- **Instruction 1**
Using the forum thread about the CFS 500 filter, mark each statement yes or no and quote the thread's deciding words: (a) The seller is sending snorkel2 a replacement pump. (b) BlueSunshine finds the CFS 500s louder than the 304b. (c) The replacement pump turned out much less noisy.
- **Instruction 2**
Carry on the forum thread about the CFS 500 filter, picking up right after its final line.

- **Text extract**
How loud are your CFS 500s? The one I just got is louder than my sunsun, I think it has a bad impeller or the the pump is bad, vibrates pretty good as well, seller is sending me a replacement pump, the pump it came with had huge suction cups and two overlapped so one side would never stick down. Hopefully the replacement pump works better. Other than that it's a decent filter and has gobs of power and flow. It's to bad fluval doesn't make a smaller sized one.


----------



## BlueSunshine (Jul 13, 2014)

snorkel2 said:


> So the fx6 aquastop valves work on the cfs500?
> That's good to know


Like they were made for them. LOL


----------



## BlueSunshine (Jul 13, 2014)

snorkel2 said:


> How loud are your CFS 500s? The one I just got is louder than my sunsun, I think it has a bad impeller or the the pump is bad, vibrates pretty good as well, seller is sending me a replacement pump, the pump it came with had huge suction cups and two overlapped so one side would never stick down. Hopefully the replacement pump works better. Other than that it's a decent filter and has gobs of power and flow. It's to bad fluval doesn't make a smaller sized one.


I find them to be as quiet or a little more quiet than the 304b. The suction cups lap on all of ours but it never concerned me.


----------



## snorkel2 (Sep 30, 2005)

BlueSunshine said:


> snorkel2 said:
> 
> 
> > How loud are your CFS 500s? The one I just got is louder than my sunsun, I think it has a bad impeller or the the pump is bad, vibrates pretty good as well, seller is sending me a replacement pump, the pump it came with had huge suction cups and two overlapped so one side would never stick down. Hopefully the replacement pump works better. Other than that it's a decent filter and has gobs of power and flow. It's to bad fluval doesn't make a smaller sized one.
> ...


Got the replacement pump installed, it's much less noisy 
While I had it apart I put a media bag with some matrix carbon, should do really well with the high flow.
Also ordes a couple of the fx5/6 valves, thanks for the tip on that.

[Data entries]
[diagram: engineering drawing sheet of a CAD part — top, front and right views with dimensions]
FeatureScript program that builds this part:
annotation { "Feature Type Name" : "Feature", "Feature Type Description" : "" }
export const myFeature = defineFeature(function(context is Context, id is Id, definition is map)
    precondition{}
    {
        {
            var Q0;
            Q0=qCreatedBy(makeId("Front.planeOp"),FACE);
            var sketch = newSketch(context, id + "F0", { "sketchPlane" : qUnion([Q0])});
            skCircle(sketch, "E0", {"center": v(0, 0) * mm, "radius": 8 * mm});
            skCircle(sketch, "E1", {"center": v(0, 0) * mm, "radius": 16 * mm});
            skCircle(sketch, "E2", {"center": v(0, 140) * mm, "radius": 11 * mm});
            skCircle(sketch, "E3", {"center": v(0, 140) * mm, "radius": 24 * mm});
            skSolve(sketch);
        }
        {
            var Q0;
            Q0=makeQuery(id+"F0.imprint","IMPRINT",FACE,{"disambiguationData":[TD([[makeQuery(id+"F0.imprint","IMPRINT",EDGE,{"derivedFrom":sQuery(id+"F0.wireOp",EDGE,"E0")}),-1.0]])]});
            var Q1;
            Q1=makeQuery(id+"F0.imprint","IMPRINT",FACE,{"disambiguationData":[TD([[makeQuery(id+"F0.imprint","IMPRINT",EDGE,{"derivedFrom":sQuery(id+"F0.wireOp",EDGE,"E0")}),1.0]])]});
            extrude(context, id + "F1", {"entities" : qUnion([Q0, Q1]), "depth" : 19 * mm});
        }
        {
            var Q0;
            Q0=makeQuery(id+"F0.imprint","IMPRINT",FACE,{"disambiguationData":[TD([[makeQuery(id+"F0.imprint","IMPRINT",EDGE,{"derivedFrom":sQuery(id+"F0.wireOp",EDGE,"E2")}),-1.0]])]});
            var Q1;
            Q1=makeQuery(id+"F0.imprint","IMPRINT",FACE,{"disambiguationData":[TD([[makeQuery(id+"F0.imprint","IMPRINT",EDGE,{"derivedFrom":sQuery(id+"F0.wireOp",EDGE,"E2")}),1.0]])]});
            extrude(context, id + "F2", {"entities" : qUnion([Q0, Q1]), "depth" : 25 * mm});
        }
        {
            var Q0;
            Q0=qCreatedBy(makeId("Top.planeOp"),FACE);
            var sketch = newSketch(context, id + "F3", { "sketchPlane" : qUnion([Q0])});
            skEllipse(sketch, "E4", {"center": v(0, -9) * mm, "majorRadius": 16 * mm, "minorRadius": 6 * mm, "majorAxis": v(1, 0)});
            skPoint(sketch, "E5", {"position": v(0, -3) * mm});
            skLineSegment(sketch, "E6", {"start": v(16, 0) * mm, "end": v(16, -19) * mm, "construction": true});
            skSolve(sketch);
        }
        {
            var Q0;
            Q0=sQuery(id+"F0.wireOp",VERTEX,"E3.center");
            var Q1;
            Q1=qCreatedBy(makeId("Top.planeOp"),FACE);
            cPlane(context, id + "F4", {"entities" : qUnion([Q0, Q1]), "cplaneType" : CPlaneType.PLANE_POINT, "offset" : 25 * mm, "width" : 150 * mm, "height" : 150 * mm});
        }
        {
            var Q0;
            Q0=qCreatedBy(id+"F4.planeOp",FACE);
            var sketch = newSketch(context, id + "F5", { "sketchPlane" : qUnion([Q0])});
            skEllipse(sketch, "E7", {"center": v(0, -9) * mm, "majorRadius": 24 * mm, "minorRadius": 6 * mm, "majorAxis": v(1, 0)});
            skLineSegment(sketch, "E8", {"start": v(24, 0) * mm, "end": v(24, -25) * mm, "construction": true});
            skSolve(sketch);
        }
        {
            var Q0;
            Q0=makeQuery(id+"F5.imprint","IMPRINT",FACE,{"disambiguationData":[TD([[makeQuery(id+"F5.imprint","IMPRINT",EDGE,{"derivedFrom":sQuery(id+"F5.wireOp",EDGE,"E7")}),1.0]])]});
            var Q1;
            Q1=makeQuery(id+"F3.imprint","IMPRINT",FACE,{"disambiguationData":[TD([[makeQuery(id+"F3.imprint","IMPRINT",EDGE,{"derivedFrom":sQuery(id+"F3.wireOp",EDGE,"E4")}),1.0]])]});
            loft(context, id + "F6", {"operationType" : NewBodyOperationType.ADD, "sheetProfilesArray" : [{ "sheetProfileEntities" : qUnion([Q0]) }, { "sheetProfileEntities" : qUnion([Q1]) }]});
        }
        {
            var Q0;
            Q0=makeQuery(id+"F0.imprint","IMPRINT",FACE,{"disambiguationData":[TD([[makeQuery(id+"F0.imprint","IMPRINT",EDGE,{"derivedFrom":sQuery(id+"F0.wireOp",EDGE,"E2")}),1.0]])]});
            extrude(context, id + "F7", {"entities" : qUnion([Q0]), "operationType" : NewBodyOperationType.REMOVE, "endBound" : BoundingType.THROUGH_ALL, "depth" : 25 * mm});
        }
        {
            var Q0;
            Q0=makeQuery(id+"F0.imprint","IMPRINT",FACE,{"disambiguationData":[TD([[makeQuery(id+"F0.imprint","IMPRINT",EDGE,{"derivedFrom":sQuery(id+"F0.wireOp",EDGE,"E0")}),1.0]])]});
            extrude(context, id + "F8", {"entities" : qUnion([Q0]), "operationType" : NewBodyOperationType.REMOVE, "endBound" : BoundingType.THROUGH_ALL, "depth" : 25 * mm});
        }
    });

- **Response 1**
(a) Yes: "seller is sending me a replacement pump"
(b) No: "I find them to be as quiet or a little more quiet than the 304b."
(c) Yes: "Got the replacement pump installed, it's much less noisy"

- **Response 2**
Did you use the o rings that came with the fluval valves? The ones on the CFS 500 are pretty junky.


----------



## snorkel2 (Sep 30, 2005)

Just updated to a 704b. 
It's a nice update, the UV has been redesigned and the pump motor is a bit more efficient and it's a bit quieter than the 404b. Output seems to be the same. 
The UV switch is much nicer now and the indicator light can be seen with no mods to the metal part the bulb plugs into.










The Odyssea CFS-500 on the right of the sunsun is now really quiet after I put a OXO Silicon drying mat on the bottom of the bucket and ditched the suction cups and the slide on pump mount.
I tested the pump out of the filter in a laundry tub and it was very quiet so I figured it was vibrating on the bottom of the bucket.


----------



## snorkel2 (Sep 30, 2005)

ditched the cfs 500 for another 704b. the 704b is the best mode yet of the sunsun, the new UV switch and the quartz tube is much better than all the previous models.
Once you get the air out they are really quiet as well, not as quiet as a eheim but pretty close.


----------



## snorkel2 (Sep 30, 2005)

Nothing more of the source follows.